Para cocinar carne no basta con arrojar las piezas a una sartén o plancha caliente. Hay que hacerlo con la técnica adecuada en función del tipo de resultado que queramos. Cuando se busca un corte sabroso y jugoso a partes iguales, conviene sellar antes dicho alimento. Este método posibilita que la carne mantenga los líquidos dentro, haciendo que resulte más suculenta en el paladar. Para aquellas personas que deseen mejorar el preparado de las carnes, en Alimente contamos todo lo que hay que saber sobre la técnica culinaria del sellado.

¿Qué es el sellado de la carne?

Hay que calentar la superficie de la carne a gran temperatura.
Hay que calentar la superficie de la carne a gran temperatura.

El sellado o marcado de la carne es una técnica que se emplea en la cocina para conseguir que esta tenga más sabor y sea más jugosa. Con ella, la carne pierde una cantidad ínfima de los líquidos que posee en su interior, provocando que a la hora de dar un bocado resulte menos seca. Además, se trata de una forma de cocinar muy sencilla que solo requiere cierta atención.

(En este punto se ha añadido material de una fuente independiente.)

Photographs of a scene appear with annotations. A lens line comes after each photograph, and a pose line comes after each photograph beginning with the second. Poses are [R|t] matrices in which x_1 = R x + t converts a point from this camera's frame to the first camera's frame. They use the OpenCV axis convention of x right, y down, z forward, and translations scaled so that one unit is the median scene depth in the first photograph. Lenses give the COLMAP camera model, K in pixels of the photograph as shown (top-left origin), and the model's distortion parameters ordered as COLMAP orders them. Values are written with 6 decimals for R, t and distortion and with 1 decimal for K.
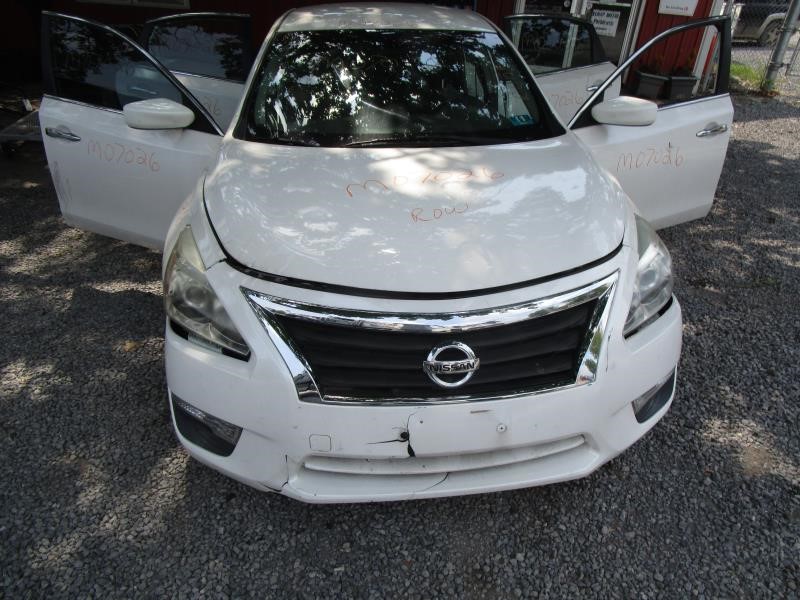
lens RADIAL K [[563.6, 0, 397.8], [0, 563.6, 302.6], [0, 0, 1]] dist [-0.037926, 0.006771]
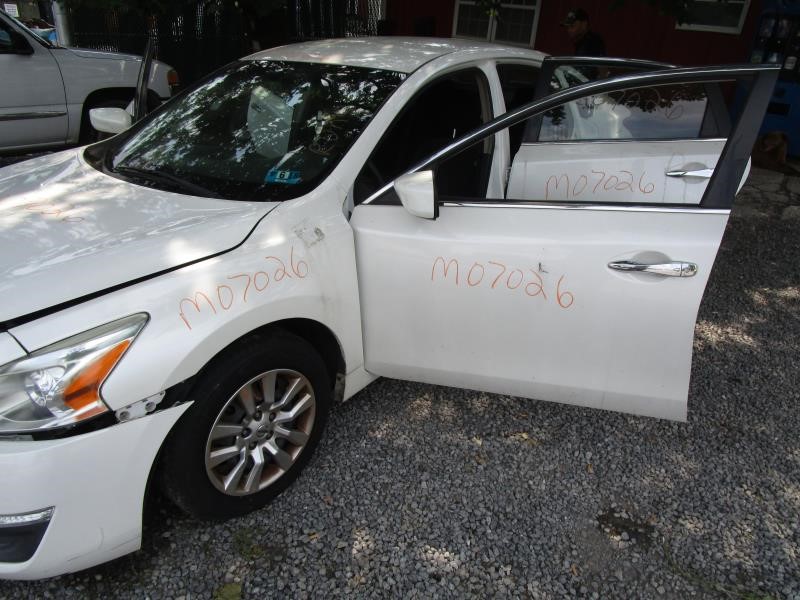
lens RADIAL K [[563.6, 0, 397.8], [0, 563.6, 302.6], [0, 0, 1]] dist [-0.037926, 0.006771]
pose [[0.712023, 0.311509, -0.629274, 0.955965], [-0.351972, 0.933819, 0.064012, -0.288607], [0.607568, 0.175908, 0.774543, 0.557033]]
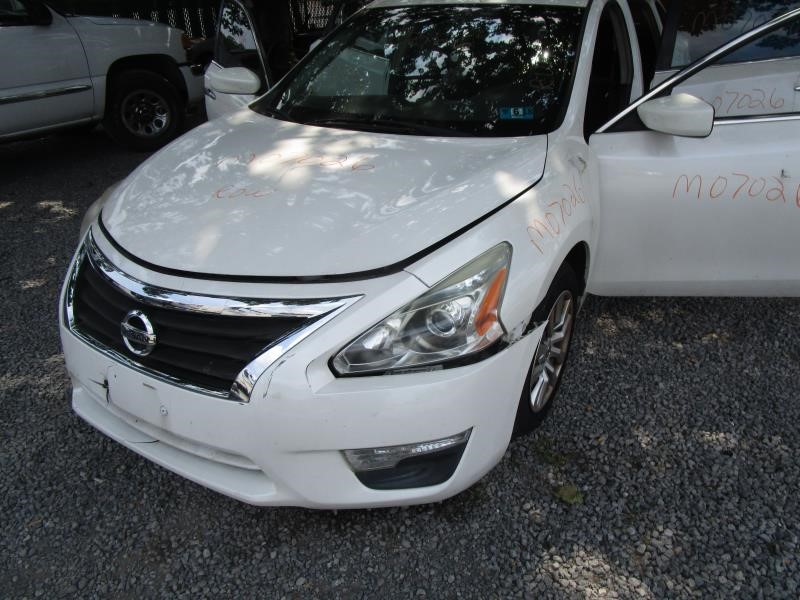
lens RADIAL K [[563.6, 0, 397.8], [0, 563.6, 302.6], [0, 0, 1]] dist [-0.037926, 0.006771]
pose [[0.802045, 0.266027, -0.534746, 0.639279], [-0.250865, 0.962570, 0.102600, -0.106337], [0.542024, 0.051859, 0.838761, 0.246833]]
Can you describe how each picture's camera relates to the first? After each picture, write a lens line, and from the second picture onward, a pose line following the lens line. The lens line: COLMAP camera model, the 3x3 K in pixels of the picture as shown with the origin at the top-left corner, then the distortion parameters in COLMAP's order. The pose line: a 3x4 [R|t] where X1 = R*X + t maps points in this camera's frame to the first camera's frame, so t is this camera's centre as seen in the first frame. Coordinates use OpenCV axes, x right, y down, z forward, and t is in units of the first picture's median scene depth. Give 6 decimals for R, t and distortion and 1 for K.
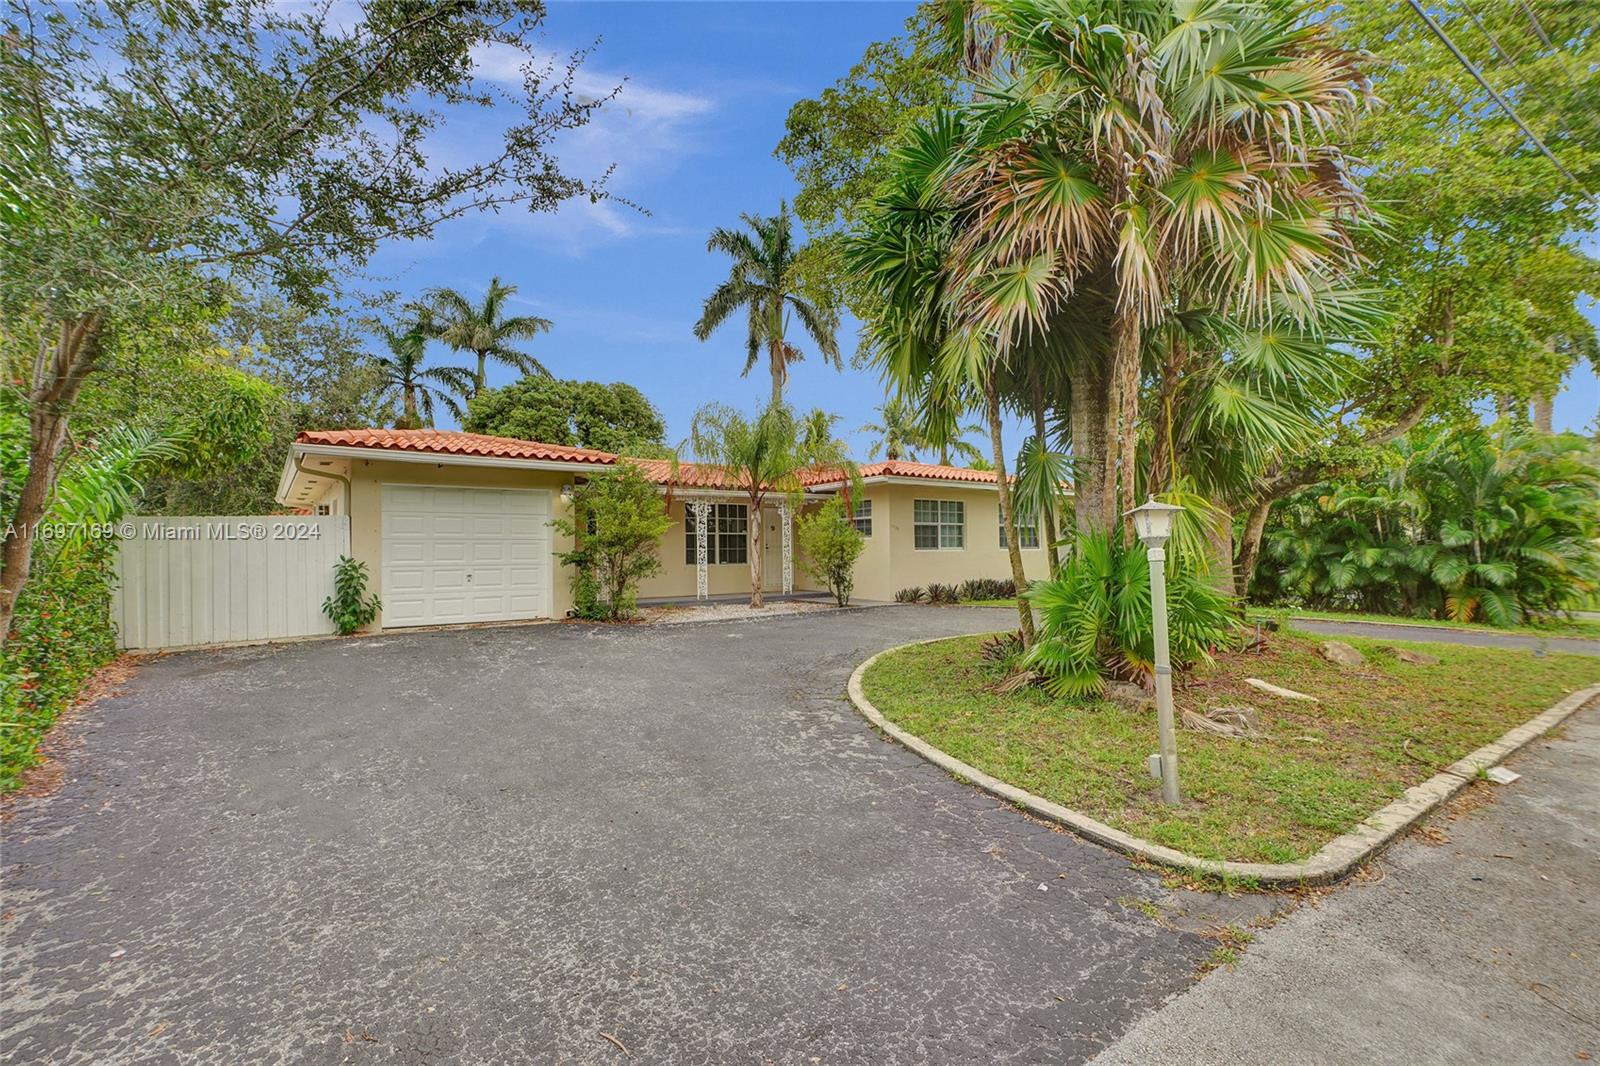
lens RADIAL K [[779.0, 0, 800.6], [0, 779.0, 532.9], [0, 0, 1]] dist [-0.000423, 0.001845]
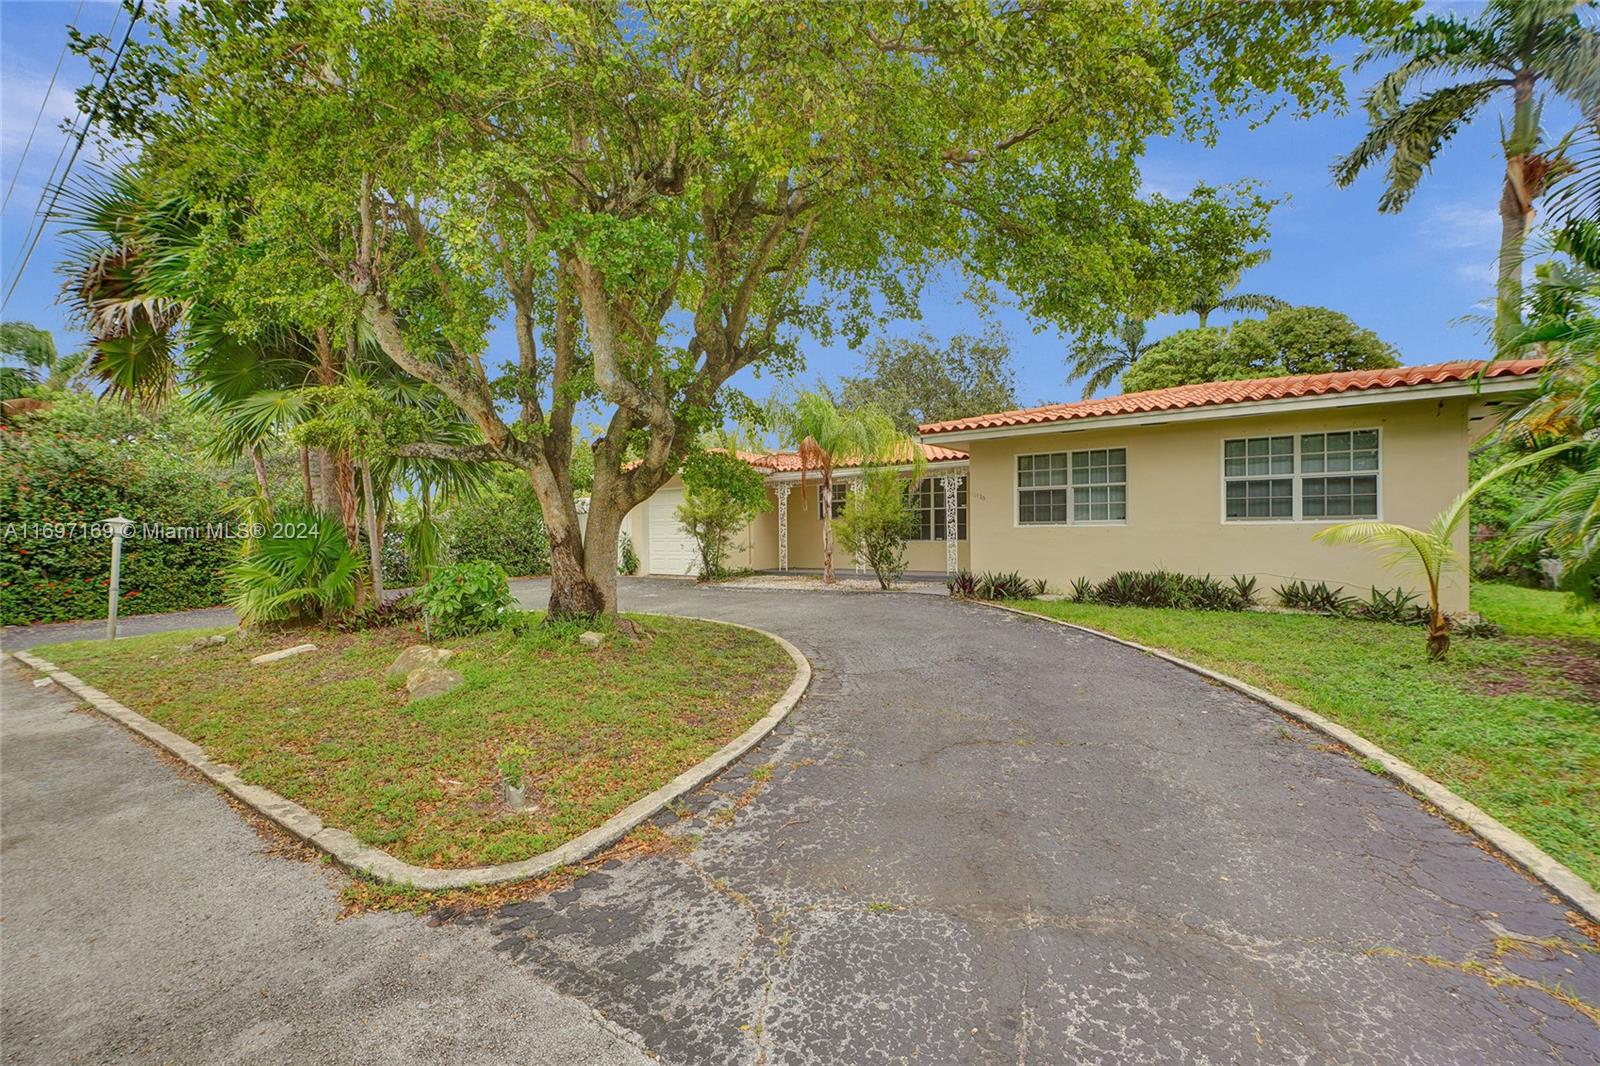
lens RADIAL K [[779.0, 0, 784.2], [0, 779.0, 536.2], [0, 0, 1]] dist [-0.000423, 0.001845]
pose [[0.220260, 0.010423, -0.975385, 0.868034], [0.035376, 0.999200, 0.018666, 0.011308], [0.974799, -0.038616, 0.219715, 0.688964]]
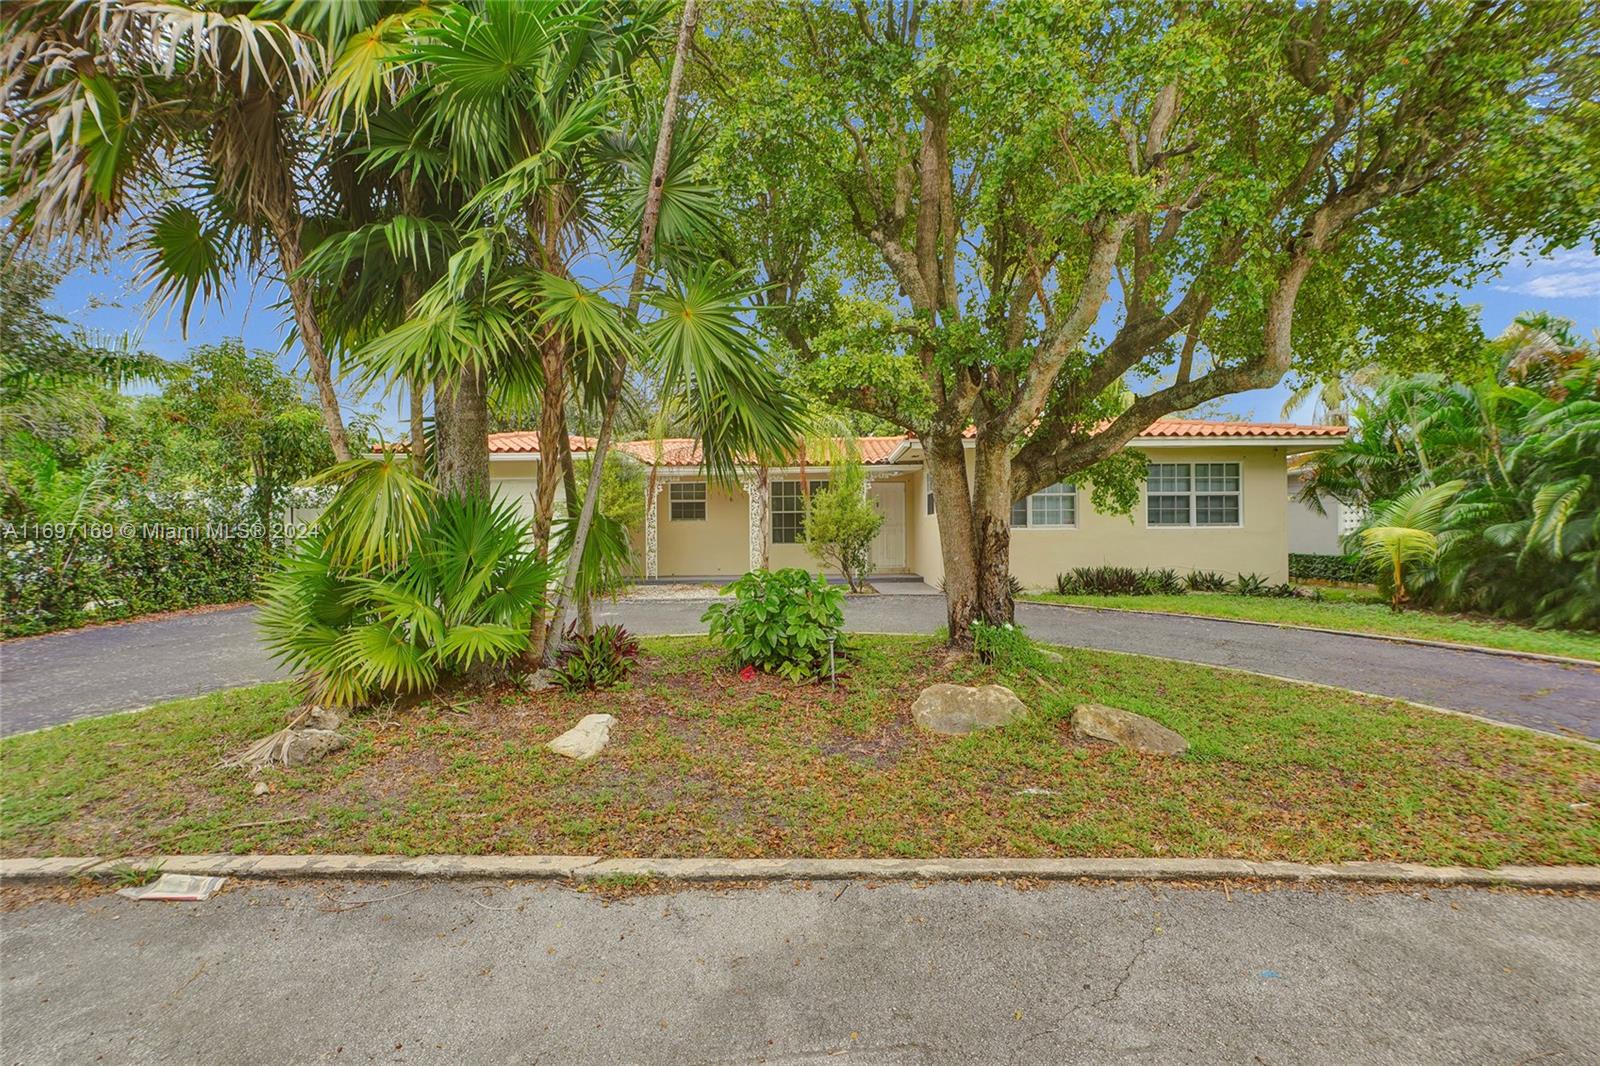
lens RADIAL K [[779.0, 0, 797.0], [0, 779.0, 536.0], [0, 0, 1]] dist [-0.000423, 0.001845]
pose [[0.790843, 0.004655, -0.612001, 0.460490], [0.018085, 0.999357, 0.030970, -0.000665], [0.611751, -0.035561, 0.790250, 0.214326]]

Para conseguir este resultado, es necesario calentar la superficie de las piezas de carne a fuego fuerte en una plancha o sartén. Si estas se encuentran a una temperatura muy alta, la zona exterior comenzará a cocinarse y a formar una costra caramelizada más oscura. De esta forma, al sellar la superficie de la carne se contribuye a que se preserven los jugos internos, que no pueden ser liberados de la misma manera. Además, esta capa externa aporta un toque crujiente con cierto dulzor que se traduce en un matiz de lo más interesante y un contraste de sabores y texturas.

¿Cómo realizarlo?

Filete en la sartén.
Filete en la sartén.

Esta es una técnica muy sencilla que solo requiere de una plancha o sartén, aceite de oliva para evitar que se pegue y la pieza de carne que queráis cocinar, independientemente de si es de ave, cerdo o ternera, por ejemplo. Una vez está todo preparado, los pasos a seguir son los siguientes:

  • Primero hay que colocar la sartén o plancha sobre el fuego. Es mejor si dicho utensilio es antiadherente para evitar que se peguen las piezas, pues estas permanecerán inalterables durante el cocinado. Tras esto, debemos calentar a fuego fuerte hasta que logre alcanzar una alta temperatura.
  • Vertemos una cucharada de aceite de oliva sobre la superficie de la misma.
  • Tras unos treinta segundos con el aceite sobre el fuego y antes de que empiece a generar un poco de humo por el calentamiento del mismo, es el momento de colocar las piezas de carne. Es importante que estas estén bien secas y no tengan agua si han sido sometidas a un proceso de descongelación. Además, si se van a cocinar varias al mismo tiempo, conviene que haya espacio entre ellas.

Es una técnica que se emplea en la cocina para conseguir que las carnes tengan más sabor y sean más jugosas

  • Una vez colocada la carne sobre la sartén a fuego fuerte, hay que evitar tocar dichos trozos, pues durante los primeros instantes parecerá que se están pegando a la superficie. Cuando hayan pasado dos o tres minutos, se le da la vuelta a cada pieza y se cocinan por el otro lado. En ese lapso de tiempo, comenzará a aparecer la costra caramelizada de la grasa y los jugos de la carne, lo que permitirá que se puedan mover cómodamente por la sartén o plancha correspondiente.
  • Tras esto, la carne ya ha sido sellada en el exterior, pero el interior continúa crudo. En este momento, podemos terminar las piezas que se han marcado en la plancha, la sartén o la barbacoa a fuego lento o medio para que consigan un buen acabado. También se puede emplear el horno para asar la carne. No obstante, hay piezas como la ternera que pueden quedar más crudas por dentro, siempre que sea del gusto de los comensales.

Cabe señalar que para realizar esta técnica el cocinero debe estar atento durante todo el proceso. Al emplear altas temperaturas, descuidarse durante unos segundos puede suponer que la carne se cocine demasiado o que incluso llegue a quemarse.